We've put away all his diapers (and pull-ups), because when he wears these he depends on them and won't even consider going to the potty. Also, we've just now begun to take him places in "big-boy" underwear. We bring a change of clothes and emergency equipment along, but we're trying to get him in the habit of using the bathroom no matter where we are. He's just turned three, and it's past time we've wrapped up this leg of the journey.
Often I'm asked, "so, how do you think Roman is gonna take this new baby?" To which my response is, "I don't know.. I'm not sure if he gets it." I really don't think Roman understands that there's a new member about to join our ensemble, but once she arrives, I suspect he will be rather jealous. He gets all the attention now, and I'm sure he won't much care for having to share the spotlight. Over time, however, I'm sure he'll come around.
I find myself trying to spend more time with him; I want him to know I love him so that when Amelia arrives, he won't be as jealous. And, of course, after she arrives, I plan on setting aside some special "Roman" time so that he'll know he's still as important as ever to me.
Lastly, the other big challenge we're having with Roman right now is how he acts in public -- specifically restaurants. I couldn't tell you how many times, in the pre-Roman era, that I saw some screaming-ass kid polluting the whole going-out-to-eat experience with yelling and screaming. I'd think to myself (as we all do) '...if that were my kid...'
And, now I have one of those kids. Firstly, he's not that bad. He doesn't usually do the whole screaming and yelling thing. His problem is sitting still (don't know where he gets that). And, well, here's the process...
1. Selecting the Restaurant - some restaurants are just off-limits! Some people just don't get that you shouldn't take a toddler to a candle-lit cafè when people are trying to "shake off" the noise and distractions in their lives and get away. We know better than that. We don't do that. Also, a restaurant that might be ok to take your child for lunch may not be ok to take your child for dinner. And many are on the borderline. A place like Apple Bee's comes to mind. I would take Roman to Apple Bee's for lunch perhaps (and leave if he starts getting stupid), but I wouldn't take him there for dinner (because I know my child). But, if you have a nice, well-mannered kid that knows how to shut-the-hell-up, then a place like that would be ok I think.

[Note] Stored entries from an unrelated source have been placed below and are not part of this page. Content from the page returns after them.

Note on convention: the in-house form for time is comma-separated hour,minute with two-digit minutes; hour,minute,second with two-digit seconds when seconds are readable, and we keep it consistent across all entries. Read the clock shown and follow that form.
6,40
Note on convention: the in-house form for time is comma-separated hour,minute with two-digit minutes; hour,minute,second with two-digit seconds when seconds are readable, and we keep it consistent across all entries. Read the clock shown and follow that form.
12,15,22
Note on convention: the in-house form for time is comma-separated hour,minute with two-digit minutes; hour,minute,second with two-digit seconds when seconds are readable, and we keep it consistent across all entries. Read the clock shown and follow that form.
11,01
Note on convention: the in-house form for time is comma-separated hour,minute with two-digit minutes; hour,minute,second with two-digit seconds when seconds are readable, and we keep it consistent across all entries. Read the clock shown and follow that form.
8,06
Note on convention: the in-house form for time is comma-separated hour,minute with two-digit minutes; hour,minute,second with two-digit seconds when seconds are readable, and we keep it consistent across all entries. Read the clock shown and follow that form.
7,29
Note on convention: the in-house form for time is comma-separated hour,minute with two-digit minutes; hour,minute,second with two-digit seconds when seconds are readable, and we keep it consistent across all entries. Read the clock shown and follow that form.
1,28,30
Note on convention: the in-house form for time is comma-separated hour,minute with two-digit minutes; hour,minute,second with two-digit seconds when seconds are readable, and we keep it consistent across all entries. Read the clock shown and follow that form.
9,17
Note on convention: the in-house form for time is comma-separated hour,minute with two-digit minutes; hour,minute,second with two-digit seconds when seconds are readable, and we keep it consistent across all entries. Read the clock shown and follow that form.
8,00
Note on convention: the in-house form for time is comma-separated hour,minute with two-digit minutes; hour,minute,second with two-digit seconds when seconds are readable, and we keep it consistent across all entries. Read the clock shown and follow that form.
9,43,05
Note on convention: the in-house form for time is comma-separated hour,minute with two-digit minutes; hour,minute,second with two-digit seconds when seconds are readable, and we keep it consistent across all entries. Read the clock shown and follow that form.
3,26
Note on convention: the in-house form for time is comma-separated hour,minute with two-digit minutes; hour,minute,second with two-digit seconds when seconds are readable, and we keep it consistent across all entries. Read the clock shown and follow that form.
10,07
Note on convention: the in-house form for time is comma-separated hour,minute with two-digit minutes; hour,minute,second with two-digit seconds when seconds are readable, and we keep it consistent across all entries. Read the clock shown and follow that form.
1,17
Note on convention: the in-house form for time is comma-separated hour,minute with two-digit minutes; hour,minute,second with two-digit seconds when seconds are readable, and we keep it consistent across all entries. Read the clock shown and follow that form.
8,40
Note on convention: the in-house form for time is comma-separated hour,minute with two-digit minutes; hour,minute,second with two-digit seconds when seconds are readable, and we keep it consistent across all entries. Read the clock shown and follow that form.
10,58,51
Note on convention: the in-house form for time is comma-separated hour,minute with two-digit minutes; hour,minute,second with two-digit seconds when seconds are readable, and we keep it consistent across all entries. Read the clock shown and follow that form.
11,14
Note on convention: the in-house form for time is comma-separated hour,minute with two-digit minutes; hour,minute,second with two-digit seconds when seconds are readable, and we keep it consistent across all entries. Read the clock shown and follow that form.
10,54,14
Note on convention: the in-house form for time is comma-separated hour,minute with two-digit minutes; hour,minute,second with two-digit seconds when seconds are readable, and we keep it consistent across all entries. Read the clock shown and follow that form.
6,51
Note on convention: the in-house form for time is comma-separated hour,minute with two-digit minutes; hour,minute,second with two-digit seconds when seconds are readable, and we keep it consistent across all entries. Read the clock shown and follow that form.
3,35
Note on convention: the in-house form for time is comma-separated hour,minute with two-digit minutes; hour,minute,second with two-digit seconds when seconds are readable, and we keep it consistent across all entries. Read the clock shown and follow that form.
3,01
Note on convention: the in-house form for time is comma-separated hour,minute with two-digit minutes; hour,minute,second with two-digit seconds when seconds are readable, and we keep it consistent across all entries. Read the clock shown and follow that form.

2. Getting a Table - working at a restaurant myself, I hate when people "demand" a table. But, with a toddler, having the right location can be key. A booth is preferable as we can "trap" our child inside. I always request politely and offer to wait patiently if I need to.
3. Distracting the Little Asshole - have something for him/her to do. Colors (some restaurants even offer them), a cell phone (electronic device) to play with/watch movies, and small toys can save your ever-loving life.
4. Food - Get the Little Asshole's food first. A hungry kid is a screaming kid. Getting him fed quickly can change the entire outcome. Also, after he's eaten, the blood-flow to the brain lessens making him a bit groggy and this can relax him. With a generous amount of fairy-dust luck, he might even fall asleep.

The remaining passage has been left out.